Kevin Lande in Aeon:
The brain is a computer’ – this claim is as central to our scientific understanding of the mind as it is baffling to anyone who hears it. We are either told that this claim is just a metaphor or that it is in fact a precise, well-understood hypothesis. But it’s neither. We have clear reasons to think that it’s literally true that the brain is a computer, yet we don’t have any clear understanding of what this means. That’s a common story in science. To get the obvious out of the way: your brain is not made up of silicon chips and transistors. It doesn’t have separable components that are analogous to your computer’s hard drive, random-access memory (RAM) and central processing unit (CPU). But none of these things are essential to something’s being a computer. In fact, we don’t know what is essential for the brain to be a computer. Still, it is almost certainly true that it is one.

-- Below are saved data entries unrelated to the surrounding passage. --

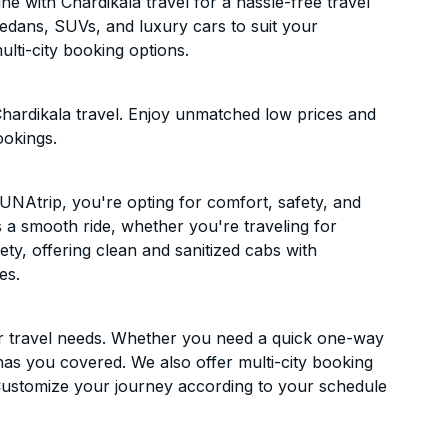
 with Chardikala travel for a hassle-free travel
sedans, SUVs, and luxury cars to suit your
lti-city booking options.
hardikala travel. Enjoy unmatched low prices and
ookings.
NAtrip, you're opting for comfort, safety, and
es a smooth ride, whether you're traveling for
ety, offering clean and sanitized cabs with
es.
ur travel needs. Whether you need a quick one-way
has you covered. We also offer multi-city booking
ustomize your journey according to your schedule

I expect that most who have heard the claim ‘the brain is a computer’ assume it is a metaphor. The mind is a computer just as the world is an oyster, love is a battlefield, and this shit is bananas (which has a metaphor inside a metaphor). Typically, metaphors are literally false. The world isn’t – as a matter of hard, humourless, scientific fact – an oyster. We don’t value metaphors because they are true; we value them, roughly, because they provide very suggestive ways of looking at things. Metaphors bring certain things to your attention (bring them ‘to light’), they encourage certain associations (‘trains of thought’), and they can help coordinate and unify people (they are ‘rallying cries’). But it is nearly impossible to ever say in a complete and literally true way what it is that someone is trying to convey with a literally false metaphor. To what, exactly, is the metaphor supposed to turn our attention? What associations is the metaphor supposed to encourage? What are we all agreeing on when we all embrace a metaphor?